=== TEXTABSCHNITT ===
•••••
Das die Ordnung unterlegen ist sieht man auch daran, das bei dem Hochelfen Startgebiet so gut wie alle Burgen in der Umgebung der Zerstörung gehören.


Das Spiel selbst find ich richtig klasse, aber das man immer so unterlegen ist, das stört mich dann doch ganzschön.
Vielleicht sollte ich mir auch eine neue Klasse nehmen.. es sei denn die machen die Schattenkrieger im nächsten Balancing Patch etwas besser.



Liest sich irgendwie als wenn ich am whinen bin ^^
Aber ihr wisst sicher was ich meine, ansonsten "join Carroburg"


----------



## Jaraxle74 (22. September 2008)

Auf Erengrad hält sichs die Waage. Kommt auch stark aufs Szenarion an sich an. 
Phönixtor z.b habe ich auf Ordnugsseite die letzten 20 ! Games gewonnen.
Dagegen ist es bei den Trollwerfern genau umgedreht.
Kommt mir irgendwie sovor als ob die Zerstörung  die besseren Nahkämpfer hat (vor allem Tanks).
Ordnung dagegen wenn Platz hat die besseren Fern DD´s die  dann alles zerlegen bevor es da ist.

Im open RvR is es auch sehr ausgeglichen  is eh erst mal aussagekräftig wenns im T4 mal abgeht.
•••••
=== AUFGABEN UND ÜBUNGEN ===
(1) Fasse den Textabschnitt in zwei Sätzen zusammen.
(2) Beantworte anhand des Textabschnitts diese Fragen:
(a) Wem gehören fast alle Burgen in der Umgebung des Startgebiets der Hochelfen?
(b) Wie viele Spiele hat Jaraxle74 im Szenario Phönixtor zuletzt auf Ordnungsseite gewonnen?
(c) Welche Klasse könnte im nächsten Balancing-Patch verbessert werden?
(3) Gib den Teil des Textabschnitts wörtlich wieder, der bei "Liest sich irgendwie" beginnt und bei "20 ! Games gewonnen." endet.
Die anschließenden Zeilen sind gesondertes Material und gehören nicht zum Textabschnitt.

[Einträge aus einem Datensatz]
•••••
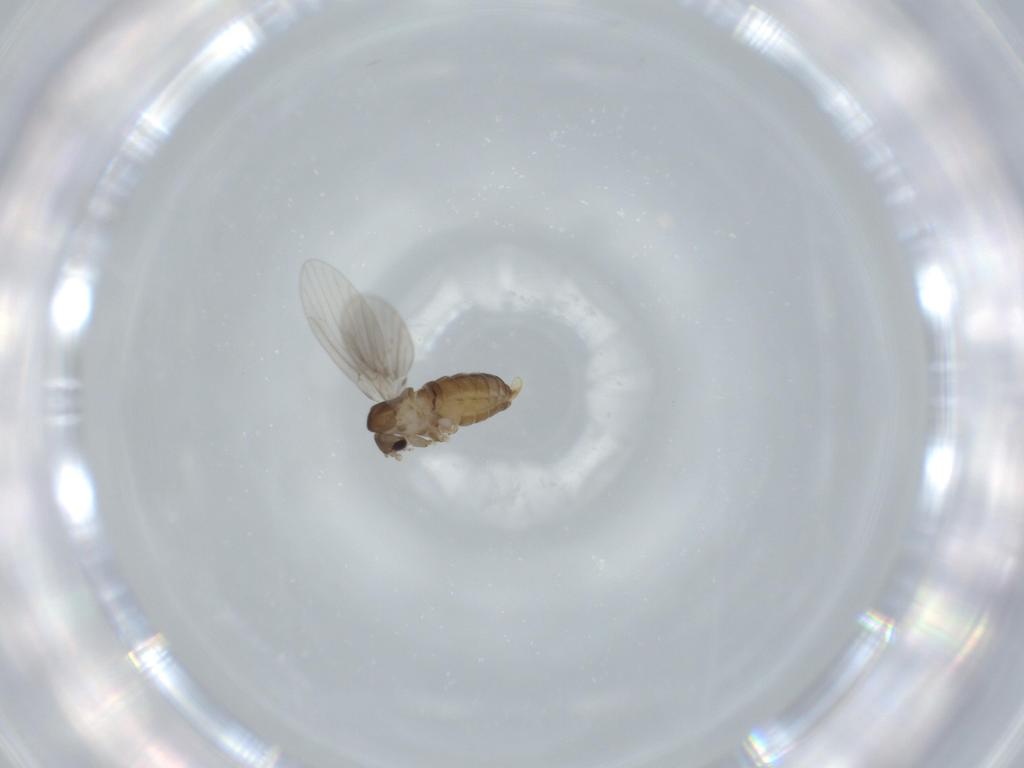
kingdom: Animalia
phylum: Arthropoda
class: Insecta
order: Diptera
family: Psychodidae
•••••
=== LÖSUNGEN ===
(1) Der erste Beitrag hält die Ordnung für unterlegen, weil beim Startgebiet der Hochelfen fast alle Burgen der Zerstörung gehören, und erwägt eine neue Klasse, falls die Schattenkrieger im nächsten Balancing-Patch nicht verbessert werden. Jaraxle74 antwortet, dass es auf Erengrad ausgeglichen sei und stark vom Szenario abhänge, wobei die Zerstörung die besseren Nahkämpfer und die Ordnung die besseren Fern-DDs zu haben scheine.

(2)
(a) Der Zerstörung.
(b) Die letzten 20.
(c) Die Schattenkrieger.

(3)
Liest sich irgendwie als wenn ich am whinen bin ^^
Aber ihr wisst sicher was ich meine, ansonsten "join Carroburg"


----------



## Jaraxle74 (22. September 2008)

Auf Erengrad hält sichs die Waage. Kommt auch stark aufs Szenarion an sich an. 
Phönixtor z.b habe ich auf Ordnugsseite die letzten 20 ! Games gewonnen.